Among other available options for M-03, I think the only valuable ones are the adjustable turnbuckles (to fine tune drivetrain settings) and aluminum uprights (toe-in/out setup). I consider the rest to be about cosmetics and/or overweight.


Overall handling:

Very difficult to describe the M-Chassis if you never had the chance to see one and above all, to drive one. It is very quick in corners, fast in straight lines and quick to re-accelerate, even when power by the Mabuchi 540 stock silver can. To some extend, the handling makes me think of a mix between my Racing Master and my FF-01.

When taking it first in hands, it is surprisingly easy to drive despite being a front wheel drive chassis. But don't think it is boring and that easy. The best is to share the track with friends running cars with the same setup. I definitely highly recommend this chassis to anyone who wants to makes its debuts on-road, but also to everyone who think 1/10th 4WD classic chassis are boring to drive unless you fit them with more power than a Mabuchi 540 silver can.

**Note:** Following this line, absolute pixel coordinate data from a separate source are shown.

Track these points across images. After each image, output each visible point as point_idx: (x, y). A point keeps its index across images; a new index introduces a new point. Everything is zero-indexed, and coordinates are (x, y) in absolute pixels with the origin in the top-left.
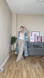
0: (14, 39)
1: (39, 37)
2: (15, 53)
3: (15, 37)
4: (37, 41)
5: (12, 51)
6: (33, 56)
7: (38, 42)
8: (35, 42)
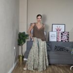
0: (23, 37)
1: (63, 32)
2: (25, 59)
3: (24, 33)
4: (60, 41)
5: (20, 56)
6: (54, 65)
7: (62, 41)
8: (57, 41)
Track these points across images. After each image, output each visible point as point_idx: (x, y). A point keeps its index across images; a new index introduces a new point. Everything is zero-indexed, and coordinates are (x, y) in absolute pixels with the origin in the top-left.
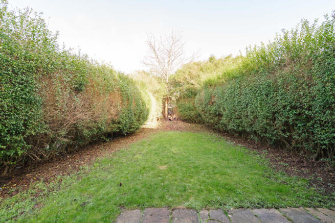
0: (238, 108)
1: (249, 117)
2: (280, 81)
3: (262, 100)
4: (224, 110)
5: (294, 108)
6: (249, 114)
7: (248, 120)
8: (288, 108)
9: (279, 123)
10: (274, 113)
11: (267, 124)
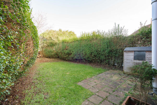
0: (79, 51)
1: (84, 54)
2: (93, 44)
3: (88, 49)
4: (73, 52)
5: (97, 51)
6: (83, 53)
7: (83, 55)
8: (95, 51)
9: (92, 55)
10: (91, 53)
11: (89, 56)
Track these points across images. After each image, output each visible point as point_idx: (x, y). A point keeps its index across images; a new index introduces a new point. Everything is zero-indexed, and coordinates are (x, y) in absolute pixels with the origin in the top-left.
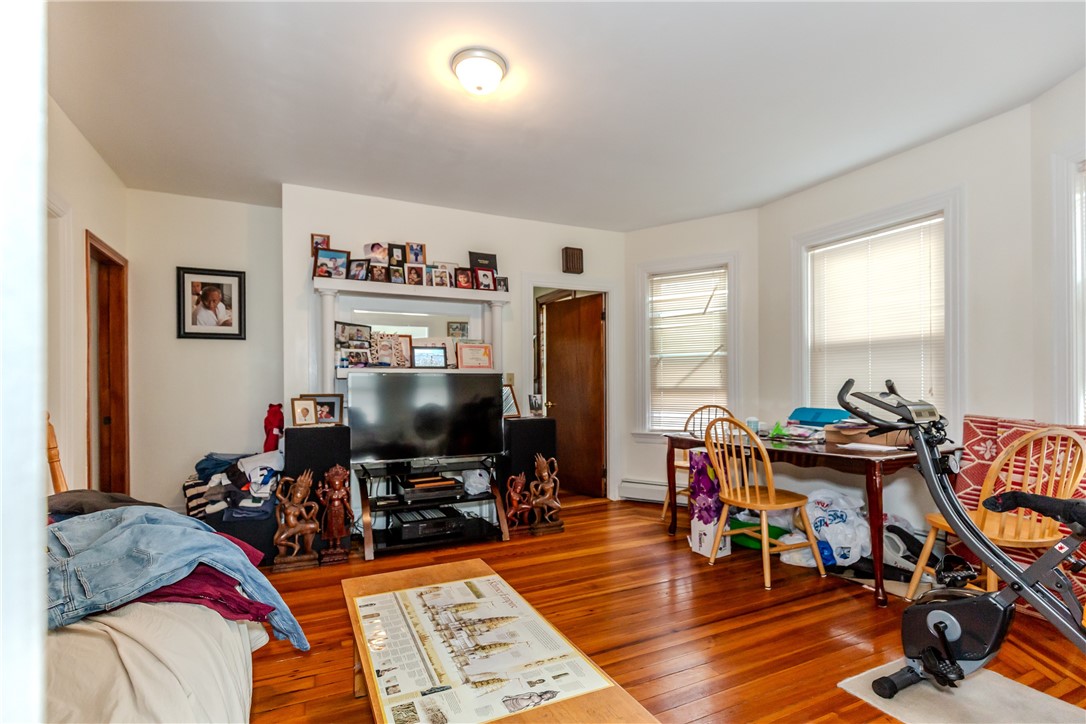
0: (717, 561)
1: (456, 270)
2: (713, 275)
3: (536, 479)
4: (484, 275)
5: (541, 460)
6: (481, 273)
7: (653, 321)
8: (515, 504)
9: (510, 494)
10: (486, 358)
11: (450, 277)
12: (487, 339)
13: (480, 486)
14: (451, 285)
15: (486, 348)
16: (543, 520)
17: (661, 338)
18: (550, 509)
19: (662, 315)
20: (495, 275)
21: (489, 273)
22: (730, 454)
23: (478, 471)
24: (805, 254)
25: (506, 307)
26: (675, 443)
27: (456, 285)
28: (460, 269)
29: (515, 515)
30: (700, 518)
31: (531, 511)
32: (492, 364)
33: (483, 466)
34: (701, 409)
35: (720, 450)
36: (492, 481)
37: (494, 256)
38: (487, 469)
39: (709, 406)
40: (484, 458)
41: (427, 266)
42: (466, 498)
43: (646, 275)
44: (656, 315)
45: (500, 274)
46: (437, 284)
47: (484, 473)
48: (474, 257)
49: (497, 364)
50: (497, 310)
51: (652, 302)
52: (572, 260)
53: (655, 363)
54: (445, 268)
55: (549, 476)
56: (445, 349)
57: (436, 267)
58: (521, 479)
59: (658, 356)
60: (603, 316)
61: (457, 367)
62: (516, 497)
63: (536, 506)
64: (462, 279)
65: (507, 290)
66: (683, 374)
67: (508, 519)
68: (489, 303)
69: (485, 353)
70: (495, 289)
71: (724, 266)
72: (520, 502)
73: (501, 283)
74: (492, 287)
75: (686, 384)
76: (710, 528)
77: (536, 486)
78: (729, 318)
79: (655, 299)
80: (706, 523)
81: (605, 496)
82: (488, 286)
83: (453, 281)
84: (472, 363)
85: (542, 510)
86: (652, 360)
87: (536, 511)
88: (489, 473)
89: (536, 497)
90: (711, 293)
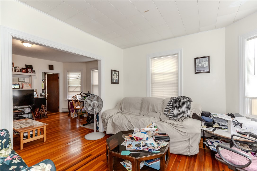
0: (73, 118)
1: (22, 69)
2: (79, 72)
3: (42, 109)
4: (29, 70)
5: (43, 105)
6: (28, 69)
7: (68, 79)
8: (37, 114)
9: (35, 112)
10: (30, 86)
11: (20, 70)
12: (30, 82)
13: (28, 111)
14: (21, 71)
15: (30, 84)
16: (43, 116)
17: (70, 82)
18: (45, 114)
19: (71, 78)
20: (32, 70)
21: (31, 70)
22: (77, 102)
23: (28, 108)
24: (91, 71)
25: (35, 76)
26: (69, 101)
27: (22, 71)
28: (23, 68)
29: (37, 116)
30: (72, 112)
31: (40, 115)
32: (31, 87)
33: (29, 107)
34: (77, 95)
35: (75, 101)
36: (31, 110)
37: (32, 66)
38: (30, 108)
39: (78, 94)
40: (29, 106)
41: (14, 67)
42: (25, 114)
43: (67, 71)
44: (69, 78)
45: (33, 70)
46: (17, 71)
47: (29, 109)
48: (27, 66)
49: (33, 87)
50: (33, 77)
51: (68, 76)
52: (51, 67)
53: (69, 87)
54: (19, 68)
55: (45, 108)
56: (19, 85)
57: (17, 68)
58: (38, 109)
59: (69, 86)
60: (58, 78)
61: (22, 88)
62: (37, 113)
63: (41, 114)
64: (23, 70)
65: (35, 73)
66: (74, 89)
67: (35, 117)
68: (31, 76)
69: (30, 85)
70: (32, 73)
71: (81, 71)
72: (38, 113)
73: (34, 72)
74: (31, 72)
75: (74, 91)
76: (73, 113)
77: (42, 110)
78: (82, 79)
79: (69, 75)
80: (73, 112)
81: (59, 112)
82: (30, 72)
83: (21, 70)
84: (26, 87)
85: (43, 114)
86: (68, 86)
87: (42, 115)
88: (30, 109)
89: (42, 112)
90: (79, 75)
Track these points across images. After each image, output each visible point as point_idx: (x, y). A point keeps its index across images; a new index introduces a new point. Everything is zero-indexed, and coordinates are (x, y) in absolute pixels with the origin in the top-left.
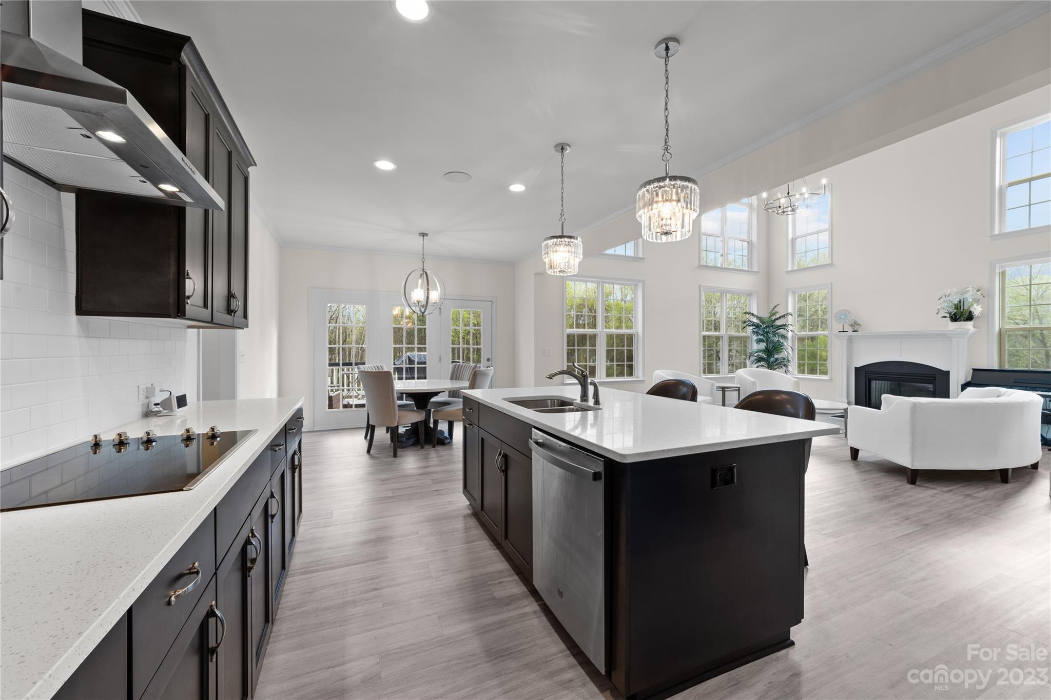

Future evolution of my Suzuki Swift Super 1600:

Honestly, you can drive this model for years and have great moments without changing anything to it. Once you have found the suspension balance, this chassis is a blast to drive. With my friends from the Team Vintage Racing, we have decided to get even more spice out of our M-Chassis runs: our models will now be fitted with the Sport Tuned motor and an 20T motor pinion. Even quicker, even faster, even more fun!